Combustion and Flame, Vol.162, No.10, 3704-3710, 2015
Quantitative imaging of radiation from soot and carbon dioxide in a turbulent ethylene jet diffusion flame
Quantitative imaging of mid-infrared radiation provides a unique capability to investigate temporally and spatially resolved radiation from gas species and particulates in turbulent flames. The current study reports and analyzes quantitative images of radiation intensity from a turbulent ethylene jet diffusion flame that matches the Reynolds number (15,200) of a non-sooting flame (DLR-A) from the International Workshop on Measurement and Computation of Turbulent Non-premixed Flames.

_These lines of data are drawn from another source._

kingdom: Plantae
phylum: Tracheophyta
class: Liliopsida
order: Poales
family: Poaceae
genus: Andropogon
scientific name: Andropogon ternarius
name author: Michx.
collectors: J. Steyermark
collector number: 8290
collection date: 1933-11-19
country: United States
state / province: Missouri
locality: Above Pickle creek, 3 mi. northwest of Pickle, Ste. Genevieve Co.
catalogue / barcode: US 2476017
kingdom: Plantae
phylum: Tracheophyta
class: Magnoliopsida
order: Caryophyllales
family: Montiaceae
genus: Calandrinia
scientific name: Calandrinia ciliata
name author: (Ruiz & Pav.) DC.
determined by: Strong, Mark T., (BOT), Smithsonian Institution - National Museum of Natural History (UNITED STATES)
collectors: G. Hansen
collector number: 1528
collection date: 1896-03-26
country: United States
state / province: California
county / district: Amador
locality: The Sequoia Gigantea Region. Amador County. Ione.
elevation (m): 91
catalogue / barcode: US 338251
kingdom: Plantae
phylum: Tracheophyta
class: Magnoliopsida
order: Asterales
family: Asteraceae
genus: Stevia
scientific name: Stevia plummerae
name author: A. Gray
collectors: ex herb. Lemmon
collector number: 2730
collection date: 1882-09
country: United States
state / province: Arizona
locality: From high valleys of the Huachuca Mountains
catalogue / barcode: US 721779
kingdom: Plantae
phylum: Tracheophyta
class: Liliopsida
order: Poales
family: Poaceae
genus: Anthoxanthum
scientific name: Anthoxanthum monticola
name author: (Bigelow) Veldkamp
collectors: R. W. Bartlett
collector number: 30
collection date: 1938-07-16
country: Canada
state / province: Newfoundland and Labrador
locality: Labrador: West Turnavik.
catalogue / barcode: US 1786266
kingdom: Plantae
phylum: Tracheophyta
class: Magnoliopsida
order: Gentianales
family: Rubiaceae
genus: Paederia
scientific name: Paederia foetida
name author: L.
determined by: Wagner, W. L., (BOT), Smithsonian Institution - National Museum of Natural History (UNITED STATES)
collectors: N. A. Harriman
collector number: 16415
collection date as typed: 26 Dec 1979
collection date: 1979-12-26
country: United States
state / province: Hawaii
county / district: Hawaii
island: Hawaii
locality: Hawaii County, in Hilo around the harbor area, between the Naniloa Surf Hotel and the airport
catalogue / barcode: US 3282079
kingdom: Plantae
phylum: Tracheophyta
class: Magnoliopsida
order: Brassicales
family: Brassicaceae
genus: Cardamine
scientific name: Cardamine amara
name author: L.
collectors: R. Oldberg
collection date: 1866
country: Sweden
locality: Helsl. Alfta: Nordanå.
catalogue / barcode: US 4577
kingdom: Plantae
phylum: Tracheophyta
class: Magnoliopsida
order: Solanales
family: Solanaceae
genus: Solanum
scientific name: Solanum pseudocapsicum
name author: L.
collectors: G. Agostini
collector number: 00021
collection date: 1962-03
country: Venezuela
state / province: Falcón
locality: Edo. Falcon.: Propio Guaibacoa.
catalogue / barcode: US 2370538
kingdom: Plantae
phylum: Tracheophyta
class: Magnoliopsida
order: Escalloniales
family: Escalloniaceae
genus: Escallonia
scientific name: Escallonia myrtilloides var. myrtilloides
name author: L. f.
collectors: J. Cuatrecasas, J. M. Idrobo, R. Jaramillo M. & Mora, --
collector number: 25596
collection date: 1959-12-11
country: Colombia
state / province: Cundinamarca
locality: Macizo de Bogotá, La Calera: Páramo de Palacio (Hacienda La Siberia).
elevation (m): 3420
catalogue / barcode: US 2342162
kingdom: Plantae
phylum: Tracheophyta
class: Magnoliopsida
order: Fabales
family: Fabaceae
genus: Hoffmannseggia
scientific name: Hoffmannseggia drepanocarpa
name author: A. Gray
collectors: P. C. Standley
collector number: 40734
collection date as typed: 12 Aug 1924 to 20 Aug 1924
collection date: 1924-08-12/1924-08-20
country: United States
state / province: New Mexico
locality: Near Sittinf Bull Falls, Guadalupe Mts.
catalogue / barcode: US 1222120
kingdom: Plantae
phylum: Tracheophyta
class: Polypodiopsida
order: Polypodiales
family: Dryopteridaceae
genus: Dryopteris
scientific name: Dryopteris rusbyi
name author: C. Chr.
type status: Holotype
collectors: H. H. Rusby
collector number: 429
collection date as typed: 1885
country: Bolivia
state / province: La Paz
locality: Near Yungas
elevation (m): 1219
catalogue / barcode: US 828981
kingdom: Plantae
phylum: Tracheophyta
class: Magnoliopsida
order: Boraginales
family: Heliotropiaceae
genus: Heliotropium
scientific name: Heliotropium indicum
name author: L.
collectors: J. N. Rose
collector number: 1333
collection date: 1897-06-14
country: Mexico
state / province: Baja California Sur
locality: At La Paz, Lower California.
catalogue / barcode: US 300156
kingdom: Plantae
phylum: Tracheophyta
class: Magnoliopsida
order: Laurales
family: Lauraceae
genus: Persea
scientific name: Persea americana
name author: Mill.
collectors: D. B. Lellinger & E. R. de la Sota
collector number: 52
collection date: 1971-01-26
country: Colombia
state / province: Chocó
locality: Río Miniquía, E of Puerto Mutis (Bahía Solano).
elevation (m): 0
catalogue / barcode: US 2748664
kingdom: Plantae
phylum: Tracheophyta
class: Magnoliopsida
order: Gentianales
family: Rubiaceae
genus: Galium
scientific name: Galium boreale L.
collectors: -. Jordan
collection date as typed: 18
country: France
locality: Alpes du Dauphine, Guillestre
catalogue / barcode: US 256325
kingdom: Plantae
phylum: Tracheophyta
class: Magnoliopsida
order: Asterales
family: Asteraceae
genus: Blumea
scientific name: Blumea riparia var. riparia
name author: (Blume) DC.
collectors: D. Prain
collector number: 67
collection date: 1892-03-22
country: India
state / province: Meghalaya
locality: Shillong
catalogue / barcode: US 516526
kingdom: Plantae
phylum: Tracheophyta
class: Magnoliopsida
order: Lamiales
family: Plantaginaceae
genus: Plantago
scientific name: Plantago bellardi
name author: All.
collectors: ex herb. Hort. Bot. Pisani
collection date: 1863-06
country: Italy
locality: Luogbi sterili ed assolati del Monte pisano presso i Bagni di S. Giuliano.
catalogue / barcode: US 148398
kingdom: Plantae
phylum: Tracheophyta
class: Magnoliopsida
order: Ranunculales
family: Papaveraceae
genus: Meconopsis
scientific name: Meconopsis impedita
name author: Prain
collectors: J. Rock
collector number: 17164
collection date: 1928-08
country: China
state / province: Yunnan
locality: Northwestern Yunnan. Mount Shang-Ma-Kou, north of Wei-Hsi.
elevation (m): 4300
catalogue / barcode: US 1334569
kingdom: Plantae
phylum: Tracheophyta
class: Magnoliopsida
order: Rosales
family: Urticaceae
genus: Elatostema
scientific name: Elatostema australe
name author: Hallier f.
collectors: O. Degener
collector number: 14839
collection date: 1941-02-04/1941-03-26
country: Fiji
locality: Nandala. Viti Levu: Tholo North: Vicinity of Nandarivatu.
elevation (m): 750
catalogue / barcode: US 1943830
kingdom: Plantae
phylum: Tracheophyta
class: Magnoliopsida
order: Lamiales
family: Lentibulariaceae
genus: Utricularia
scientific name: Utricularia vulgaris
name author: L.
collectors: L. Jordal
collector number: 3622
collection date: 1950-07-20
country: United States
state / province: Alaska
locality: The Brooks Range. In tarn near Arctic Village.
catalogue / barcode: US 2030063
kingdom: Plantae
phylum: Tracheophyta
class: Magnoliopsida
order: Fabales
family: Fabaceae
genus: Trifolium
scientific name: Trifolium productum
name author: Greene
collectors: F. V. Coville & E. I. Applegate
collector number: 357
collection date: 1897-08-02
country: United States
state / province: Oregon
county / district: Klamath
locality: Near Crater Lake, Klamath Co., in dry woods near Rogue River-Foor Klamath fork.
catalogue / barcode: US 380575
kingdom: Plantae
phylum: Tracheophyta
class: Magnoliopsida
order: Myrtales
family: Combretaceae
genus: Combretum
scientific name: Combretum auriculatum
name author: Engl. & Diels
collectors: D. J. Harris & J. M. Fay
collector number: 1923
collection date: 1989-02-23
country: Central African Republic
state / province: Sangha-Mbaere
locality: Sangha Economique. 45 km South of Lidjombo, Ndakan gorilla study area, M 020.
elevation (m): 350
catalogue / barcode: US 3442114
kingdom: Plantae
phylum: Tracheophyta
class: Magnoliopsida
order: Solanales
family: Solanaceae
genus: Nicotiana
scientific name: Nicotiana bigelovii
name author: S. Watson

A calibrated high-speed mid-infrared camera with two band-pass filters was used to acquire images of radiation intensity in wavelengths corresponding to soot and carbon dioxide. The measurements, in the wavelength band corresponding to radiation emissions from soot, show thin radiating structures corresponding to soot layers. The normalized probability density functions (PDFs) of soot radiation are skewed by intermittent high intensities while the PDFs of carbon dioxide radiation are more symmetric about the mean. The temporal and spatial integral scales of radiation from soot are up to 30% shorter than the corresponding scales of radiation from carbon dioxide for image centerline locations downstream of initial soot radiation detection. The images and analyses in this work will be compared with results of large eddy simulations rendered in the form of quantitative images of the mid-infrared radiation intensity. Such comparisons support the evaluation of models used in turbulent combustion and radiation simulations. Published by Elsevier Inc. on behalf of The Combustion Institute.